Ricordiamoci inoltre che siamo bravi, o almeno dovremmo esserlo, anche a fare controlli alle dogane e quindi a far entrare nel nostro Paese solo materie prime e prodotti che rispettino certi standard qualitativi. Ricordiamoci inoltre che in molti settori la materia prima prodotta in Italia non riesce a coprire il fabbisogno nazionale ed è quindi è necessario, se non obbligatorio, rivolgersi all’estero per gli approvvigionamenti.
In Italia siamo più bravi? Forse sì, siamo storicamente un popolo manifatturiero e artigiano, abbiamo tra i monumenti più belli della storia, ma allora cerchiamo di esserlo e di credere nelle nostre potenzialità anche su altre cose che facciamo.

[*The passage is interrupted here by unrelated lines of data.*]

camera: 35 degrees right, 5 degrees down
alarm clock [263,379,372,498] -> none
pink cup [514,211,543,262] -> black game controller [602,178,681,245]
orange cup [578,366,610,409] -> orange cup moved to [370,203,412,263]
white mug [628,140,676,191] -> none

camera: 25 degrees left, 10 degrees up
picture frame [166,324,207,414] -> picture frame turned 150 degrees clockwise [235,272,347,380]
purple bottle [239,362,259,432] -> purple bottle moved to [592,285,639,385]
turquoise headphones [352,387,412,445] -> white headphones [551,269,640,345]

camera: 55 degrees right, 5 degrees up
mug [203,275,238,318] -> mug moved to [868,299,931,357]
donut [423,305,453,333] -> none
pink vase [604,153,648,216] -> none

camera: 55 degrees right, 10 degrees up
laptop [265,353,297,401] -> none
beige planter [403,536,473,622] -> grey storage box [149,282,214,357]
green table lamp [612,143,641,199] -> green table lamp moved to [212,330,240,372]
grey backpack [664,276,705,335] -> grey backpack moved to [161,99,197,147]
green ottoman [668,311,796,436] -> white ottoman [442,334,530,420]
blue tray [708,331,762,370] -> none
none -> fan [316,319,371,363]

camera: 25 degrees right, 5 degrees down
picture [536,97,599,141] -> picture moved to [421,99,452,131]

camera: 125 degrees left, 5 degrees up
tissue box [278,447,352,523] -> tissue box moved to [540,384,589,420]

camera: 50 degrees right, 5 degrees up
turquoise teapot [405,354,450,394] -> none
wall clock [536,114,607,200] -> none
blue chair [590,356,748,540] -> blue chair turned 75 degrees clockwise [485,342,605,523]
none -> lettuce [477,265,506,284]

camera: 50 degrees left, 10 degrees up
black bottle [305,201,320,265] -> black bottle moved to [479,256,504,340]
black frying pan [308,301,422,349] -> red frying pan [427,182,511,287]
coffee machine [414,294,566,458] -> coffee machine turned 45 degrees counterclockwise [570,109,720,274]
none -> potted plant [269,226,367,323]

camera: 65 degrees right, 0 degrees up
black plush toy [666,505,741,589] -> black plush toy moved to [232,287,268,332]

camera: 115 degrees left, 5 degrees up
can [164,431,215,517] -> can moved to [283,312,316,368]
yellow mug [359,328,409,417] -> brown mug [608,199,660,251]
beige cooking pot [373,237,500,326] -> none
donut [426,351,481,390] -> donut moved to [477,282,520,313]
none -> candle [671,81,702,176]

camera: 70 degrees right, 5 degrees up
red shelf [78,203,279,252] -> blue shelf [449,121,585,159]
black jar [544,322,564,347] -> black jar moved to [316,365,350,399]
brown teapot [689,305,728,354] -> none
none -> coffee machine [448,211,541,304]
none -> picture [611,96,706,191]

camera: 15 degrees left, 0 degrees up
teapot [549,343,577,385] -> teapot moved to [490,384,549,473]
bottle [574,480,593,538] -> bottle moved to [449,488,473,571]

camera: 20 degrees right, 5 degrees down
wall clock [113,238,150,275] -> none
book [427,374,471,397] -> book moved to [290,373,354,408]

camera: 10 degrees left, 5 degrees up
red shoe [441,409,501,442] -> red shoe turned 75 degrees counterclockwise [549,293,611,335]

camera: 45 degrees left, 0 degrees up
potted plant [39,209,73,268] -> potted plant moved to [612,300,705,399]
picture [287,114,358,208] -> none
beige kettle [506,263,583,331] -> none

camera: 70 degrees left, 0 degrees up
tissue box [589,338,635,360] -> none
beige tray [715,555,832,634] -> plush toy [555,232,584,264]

Perché sulla burocrazia siamo così indietro e prendiamo sempre ad esempio altri Paesi dove aprire attività ma anche solo evadere le proprie pratiche è più facile. Perchè i geni italiani vanno a cercare fortuna all’estero, dove si sentono più apprezzati e dove il loro lavoro non è sottopagato? Perchè non facciamo in tempo a far uscire una legge, un regolamento, qualsiasi sia il colore politico al Governo, che per partito preso pensiamo sia fatto male. Poi forse è vero e lo è, ma allora il genio italiano sopravvive solo a tavola?